65 Views Asked by At

This question relates to machine learning and the creation of decision trees.

It's been about 5 years since I've done anything related to sets (or math in general), so please forgive my lack of proper symbols, notation and vocabulary and/or rudimentary knowledge (if someone is going to do a drive-by downvote, please at least tell me why). If someone can point me at some good source material, I'll certainly go read it.

Problem Definition:

Let the set $$ K = {(x_1, y_1), (x_2,y_2)... (x_i, y_i)}$$ and be ordered by x, where x is a continuous variable and y is a classification.

Let N be the number of subsets to create.

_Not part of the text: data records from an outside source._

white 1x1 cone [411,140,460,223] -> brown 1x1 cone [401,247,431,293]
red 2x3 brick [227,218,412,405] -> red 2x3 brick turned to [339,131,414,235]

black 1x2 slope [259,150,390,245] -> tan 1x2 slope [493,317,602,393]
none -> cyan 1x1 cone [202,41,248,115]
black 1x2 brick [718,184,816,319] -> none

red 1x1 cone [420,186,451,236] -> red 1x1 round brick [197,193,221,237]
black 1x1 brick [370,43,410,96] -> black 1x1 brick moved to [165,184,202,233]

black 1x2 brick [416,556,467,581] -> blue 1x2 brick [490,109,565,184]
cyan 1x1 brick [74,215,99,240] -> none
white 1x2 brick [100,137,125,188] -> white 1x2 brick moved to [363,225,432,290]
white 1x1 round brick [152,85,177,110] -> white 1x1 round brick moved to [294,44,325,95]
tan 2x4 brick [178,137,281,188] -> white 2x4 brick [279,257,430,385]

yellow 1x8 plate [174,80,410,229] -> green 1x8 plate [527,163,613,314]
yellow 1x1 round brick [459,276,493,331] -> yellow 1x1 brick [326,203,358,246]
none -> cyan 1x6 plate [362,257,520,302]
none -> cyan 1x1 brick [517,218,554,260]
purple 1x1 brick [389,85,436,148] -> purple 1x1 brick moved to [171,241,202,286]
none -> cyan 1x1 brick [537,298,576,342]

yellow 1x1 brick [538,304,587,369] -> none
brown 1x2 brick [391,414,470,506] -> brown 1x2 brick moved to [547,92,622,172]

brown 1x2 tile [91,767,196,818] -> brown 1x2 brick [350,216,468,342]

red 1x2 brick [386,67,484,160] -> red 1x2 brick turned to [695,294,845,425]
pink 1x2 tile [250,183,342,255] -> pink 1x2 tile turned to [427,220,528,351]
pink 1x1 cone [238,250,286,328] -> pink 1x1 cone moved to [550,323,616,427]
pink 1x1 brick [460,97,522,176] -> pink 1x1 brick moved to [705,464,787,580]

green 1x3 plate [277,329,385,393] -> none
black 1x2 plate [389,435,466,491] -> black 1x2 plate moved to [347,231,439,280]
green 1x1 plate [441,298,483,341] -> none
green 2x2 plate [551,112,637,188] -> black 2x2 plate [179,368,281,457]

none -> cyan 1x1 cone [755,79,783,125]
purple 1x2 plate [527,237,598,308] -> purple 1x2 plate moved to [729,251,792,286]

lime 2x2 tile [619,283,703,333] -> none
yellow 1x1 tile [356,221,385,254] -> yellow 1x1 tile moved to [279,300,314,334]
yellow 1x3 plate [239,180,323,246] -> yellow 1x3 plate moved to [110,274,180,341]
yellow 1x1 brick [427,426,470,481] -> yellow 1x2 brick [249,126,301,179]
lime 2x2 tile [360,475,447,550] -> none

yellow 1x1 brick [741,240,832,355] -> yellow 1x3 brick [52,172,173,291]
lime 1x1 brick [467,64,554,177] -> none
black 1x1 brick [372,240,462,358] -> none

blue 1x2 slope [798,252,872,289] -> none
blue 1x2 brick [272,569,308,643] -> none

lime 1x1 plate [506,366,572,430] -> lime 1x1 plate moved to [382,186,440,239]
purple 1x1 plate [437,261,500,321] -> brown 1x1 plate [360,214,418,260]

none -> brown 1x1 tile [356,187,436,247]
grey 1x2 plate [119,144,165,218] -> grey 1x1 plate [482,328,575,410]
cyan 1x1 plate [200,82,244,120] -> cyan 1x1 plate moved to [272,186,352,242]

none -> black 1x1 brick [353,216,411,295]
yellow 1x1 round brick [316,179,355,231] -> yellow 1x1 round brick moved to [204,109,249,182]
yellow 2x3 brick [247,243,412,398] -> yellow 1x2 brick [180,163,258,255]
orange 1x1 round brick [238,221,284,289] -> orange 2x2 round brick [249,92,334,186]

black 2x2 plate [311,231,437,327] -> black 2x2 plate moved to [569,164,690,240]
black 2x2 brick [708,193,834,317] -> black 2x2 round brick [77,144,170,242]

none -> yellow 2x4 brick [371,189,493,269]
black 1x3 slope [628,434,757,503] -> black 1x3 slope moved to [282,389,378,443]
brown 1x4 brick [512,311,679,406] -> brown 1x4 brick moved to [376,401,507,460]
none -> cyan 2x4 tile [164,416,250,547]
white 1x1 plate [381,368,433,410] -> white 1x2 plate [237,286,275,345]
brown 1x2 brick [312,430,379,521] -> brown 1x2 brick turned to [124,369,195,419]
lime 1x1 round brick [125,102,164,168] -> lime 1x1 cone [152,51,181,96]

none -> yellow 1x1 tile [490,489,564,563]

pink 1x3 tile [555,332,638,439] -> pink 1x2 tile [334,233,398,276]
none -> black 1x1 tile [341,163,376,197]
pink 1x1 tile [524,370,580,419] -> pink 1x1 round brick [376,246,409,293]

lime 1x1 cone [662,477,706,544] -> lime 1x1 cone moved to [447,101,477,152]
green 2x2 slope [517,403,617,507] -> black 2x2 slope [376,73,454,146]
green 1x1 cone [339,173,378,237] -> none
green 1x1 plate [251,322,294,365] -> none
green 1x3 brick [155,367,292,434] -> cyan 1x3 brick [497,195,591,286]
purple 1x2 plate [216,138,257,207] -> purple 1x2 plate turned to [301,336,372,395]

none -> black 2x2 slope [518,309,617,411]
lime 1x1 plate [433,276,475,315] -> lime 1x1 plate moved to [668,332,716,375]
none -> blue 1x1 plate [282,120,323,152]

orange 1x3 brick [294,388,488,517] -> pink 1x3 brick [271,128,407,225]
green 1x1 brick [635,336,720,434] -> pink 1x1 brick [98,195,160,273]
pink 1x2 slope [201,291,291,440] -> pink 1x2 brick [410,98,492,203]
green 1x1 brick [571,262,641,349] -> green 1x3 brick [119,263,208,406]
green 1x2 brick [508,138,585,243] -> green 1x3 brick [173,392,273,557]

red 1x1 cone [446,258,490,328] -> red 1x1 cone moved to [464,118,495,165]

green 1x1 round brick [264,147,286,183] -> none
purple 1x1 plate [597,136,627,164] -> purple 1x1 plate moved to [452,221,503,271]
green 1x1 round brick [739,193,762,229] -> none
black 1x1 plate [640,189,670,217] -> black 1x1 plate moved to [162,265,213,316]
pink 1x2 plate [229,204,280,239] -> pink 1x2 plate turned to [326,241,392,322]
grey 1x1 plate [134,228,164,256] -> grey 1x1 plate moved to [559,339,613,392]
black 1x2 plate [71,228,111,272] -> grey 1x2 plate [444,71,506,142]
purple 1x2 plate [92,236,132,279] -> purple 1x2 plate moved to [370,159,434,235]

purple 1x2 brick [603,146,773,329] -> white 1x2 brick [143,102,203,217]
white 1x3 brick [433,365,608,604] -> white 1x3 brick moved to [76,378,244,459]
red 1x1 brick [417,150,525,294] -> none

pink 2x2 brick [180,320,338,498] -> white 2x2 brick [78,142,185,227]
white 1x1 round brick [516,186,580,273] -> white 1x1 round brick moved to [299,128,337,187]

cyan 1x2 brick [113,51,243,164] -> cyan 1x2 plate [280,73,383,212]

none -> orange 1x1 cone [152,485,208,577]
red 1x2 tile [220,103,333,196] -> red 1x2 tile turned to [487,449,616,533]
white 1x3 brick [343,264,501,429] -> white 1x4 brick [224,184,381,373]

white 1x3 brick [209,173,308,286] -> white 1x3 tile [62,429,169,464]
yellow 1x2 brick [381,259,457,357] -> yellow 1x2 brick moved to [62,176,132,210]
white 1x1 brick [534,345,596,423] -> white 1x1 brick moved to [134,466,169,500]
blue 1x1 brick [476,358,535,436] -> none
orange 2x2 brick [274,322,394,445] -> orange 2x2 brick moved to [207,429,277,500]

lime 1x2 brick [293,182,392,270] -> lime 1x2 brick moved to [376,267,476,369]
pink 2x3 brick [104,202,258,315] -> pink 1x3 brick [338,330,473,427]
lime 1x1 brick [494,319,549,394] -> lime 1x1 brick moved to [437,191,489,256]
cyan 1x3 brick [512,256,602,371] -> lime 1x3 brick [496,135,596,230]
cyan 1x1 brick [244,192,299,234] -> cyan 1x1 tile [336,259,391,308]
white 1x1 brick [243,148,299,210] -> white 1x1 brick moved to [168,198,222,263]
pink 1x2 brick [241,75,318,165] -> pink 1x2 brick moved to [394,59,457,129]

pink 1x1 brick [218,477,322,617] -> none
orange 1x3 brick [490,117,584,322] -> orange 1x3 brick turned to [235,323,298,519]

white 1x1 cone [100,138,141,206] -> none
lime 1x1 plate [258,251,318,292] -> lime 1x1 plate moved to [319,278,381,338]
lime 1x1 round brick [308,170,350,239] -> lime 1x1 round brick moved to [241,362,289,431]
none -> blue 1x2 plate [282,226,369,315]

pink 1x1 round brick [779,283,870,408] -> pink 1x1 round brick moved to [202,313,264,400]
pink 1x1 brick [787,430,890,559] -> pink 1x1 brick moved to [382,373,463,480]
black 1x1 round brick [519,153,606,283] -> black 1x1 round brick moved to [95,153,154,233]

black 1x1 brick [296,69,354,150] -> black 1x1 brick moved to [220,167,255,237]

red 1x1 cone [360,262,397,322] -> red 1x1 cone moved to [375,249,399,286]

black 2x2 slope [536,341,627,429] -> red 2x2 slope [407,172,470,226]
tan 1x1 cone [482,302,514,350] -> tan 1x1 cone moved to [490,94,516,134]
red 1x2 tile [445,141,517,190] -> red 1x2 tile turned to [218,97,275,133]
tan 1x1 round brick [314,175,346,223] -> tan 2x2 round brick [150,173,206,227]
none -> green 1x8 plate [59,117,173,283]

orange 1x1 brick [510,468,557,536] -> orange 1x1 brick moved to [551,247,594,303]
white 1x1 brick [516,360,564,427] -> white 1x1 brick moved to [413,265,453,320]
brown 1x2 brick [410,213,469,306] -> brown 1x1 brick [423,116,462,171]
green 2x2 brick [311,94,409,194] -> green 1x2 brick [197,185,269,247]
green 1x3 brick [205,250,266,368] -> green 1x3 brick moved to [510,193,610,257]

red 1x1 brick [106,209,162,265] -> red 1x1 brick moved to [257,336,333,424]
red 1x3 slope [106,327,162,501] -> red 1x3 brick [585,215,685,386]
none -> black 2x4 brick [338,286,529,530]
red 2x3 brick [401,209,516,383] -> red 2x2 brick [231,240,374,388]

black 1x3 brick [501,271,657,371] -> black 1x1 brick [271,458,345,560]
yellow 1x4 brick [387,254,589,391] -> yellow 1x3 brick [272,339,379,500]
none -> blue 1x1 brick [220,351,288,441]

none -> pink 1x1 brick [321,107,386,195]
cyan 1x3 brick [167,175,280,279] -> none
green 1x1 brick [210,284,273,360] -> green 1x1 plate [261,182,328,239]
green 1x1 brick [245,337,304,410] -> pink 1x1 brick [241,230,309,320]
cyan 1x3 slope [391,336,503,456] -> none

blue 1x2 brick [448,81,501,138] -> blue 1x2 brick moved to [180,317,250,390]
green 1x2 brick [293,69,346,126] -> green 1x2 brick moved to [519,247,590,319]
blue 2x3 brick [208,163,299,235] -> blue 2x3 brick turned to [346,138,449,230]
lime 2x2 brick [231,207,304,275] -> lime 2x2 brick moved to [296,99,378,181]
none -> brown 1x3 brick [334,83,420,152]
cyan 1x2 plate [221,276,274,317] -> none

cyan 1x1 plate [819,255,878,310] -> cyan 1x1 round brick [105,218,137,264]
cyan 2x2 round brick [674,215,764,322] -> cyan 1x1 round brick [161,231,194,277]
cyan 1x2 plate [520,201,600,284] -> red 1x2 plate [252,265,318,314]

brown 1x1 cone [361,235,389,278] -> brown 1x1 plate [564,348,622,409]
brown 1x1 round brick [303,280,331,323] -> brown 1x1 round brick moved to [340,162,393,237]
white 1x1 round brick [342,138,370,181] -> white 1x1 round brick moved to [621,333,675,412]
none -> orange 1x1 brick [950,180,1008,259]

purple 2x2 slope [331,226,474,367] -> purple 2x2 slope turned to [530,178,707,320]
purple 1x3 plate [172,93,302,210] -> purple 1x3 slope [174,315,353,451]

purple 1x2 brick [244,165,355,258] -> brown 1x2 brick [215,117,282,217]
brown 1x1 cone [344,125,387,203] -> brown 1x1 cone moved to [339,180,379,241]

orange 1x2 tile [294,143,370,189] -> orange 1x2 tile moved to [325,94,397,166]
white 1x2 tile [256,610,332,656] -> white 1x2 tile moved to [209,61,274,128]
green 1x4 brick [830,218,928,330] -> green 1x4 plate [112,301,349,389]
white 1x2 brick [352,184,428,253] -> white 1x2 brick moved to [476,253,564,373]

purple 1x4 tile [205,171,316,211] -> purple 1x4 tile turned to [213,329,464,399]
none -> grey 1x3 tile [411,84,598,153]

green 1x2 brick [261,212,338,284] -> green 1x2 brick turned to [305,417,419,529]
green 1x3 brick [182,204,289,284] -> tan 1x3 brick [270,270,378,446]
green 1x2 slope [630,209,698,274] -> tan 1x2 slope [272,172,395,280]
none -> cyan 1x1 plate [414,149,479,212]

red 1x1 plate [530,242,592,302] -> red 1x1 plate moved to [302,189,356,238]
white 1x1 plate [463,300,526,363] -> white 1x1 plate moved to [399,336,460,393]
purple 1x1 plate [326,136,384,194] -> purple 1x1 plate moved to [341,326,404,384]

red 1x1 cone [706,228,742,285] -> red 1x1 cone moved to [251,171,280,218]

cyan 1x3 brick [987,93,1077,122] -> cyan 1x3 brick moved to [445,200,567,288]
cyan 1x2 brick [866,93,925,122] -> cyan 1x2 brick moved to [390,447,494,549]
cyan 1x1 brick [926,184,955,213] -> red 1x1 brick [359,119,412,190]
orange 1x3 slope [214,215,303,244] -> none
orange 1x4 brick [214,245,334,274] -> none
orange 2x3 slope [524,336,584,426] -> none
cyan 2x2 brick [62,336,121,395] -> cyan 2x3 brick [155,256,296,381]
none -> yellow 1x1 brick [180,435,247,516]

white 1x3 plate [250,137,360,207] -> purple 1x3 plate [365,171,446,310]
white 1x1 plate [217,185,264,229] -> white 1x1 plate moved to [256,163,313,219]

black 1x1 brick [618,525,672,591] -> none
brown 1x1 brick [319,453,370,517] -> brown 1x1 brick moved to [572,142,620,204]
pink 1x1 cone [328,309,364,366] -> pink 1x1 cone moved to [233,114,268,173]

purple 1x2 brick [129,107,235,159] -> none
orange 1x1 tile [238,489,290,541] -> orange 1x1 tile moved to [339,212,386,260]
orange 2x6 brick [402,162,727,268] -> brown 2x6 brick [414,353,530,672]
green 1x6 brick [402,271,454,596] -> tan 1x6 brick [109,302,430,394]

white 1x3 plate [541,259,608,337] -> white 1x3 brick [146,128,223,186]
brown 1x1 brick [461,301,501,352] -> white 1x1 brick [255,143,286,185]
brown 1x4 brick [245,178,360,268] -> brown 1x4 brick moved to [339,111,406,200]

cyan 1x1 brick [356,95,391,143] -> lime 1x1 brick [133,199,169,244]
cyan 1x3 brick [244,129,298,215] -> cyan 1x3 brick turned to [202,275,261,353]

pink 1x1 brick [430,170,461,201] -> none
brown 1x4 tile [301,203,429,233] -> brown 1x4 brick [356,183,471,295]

Subsets must maintain the order of elements in the original set and divide based on the greatest purity of y.

All sets in K must be present in one and only one subset.

Approach:

A) I could use a function to determine the subset's purity (ex. gini index or chi-square statistic), and use it for every combination of N subsets and select the most appropriate set of subsets. This seems needlessly computationally intensive, but would get the best answer.

B) 1. Count the total number of objects of each class type and place in a list G. ( ex. {3a, 2c, 4b, 6a, 2b, 5C} would represent a K with 22 objects in it) 2. Use a function to assess the purity of each subset at the points in list G. Basically, it's the same approach as A, but calculating it based on transition points, instead of every point (some of these transition points might have be on duplicate x values, so that could lead to some contamination).

C) It seems like there must be a way to abstract this at least one level further, so as to find the 3 subsets which, on average, are most pure.

Basically, I don't want the first set and the last set to be chosen as 2 of the sets, and then have the middle set be the rest of the data points.

Question: Is there a way to find the N sets with the highest average purity based on the data from set K?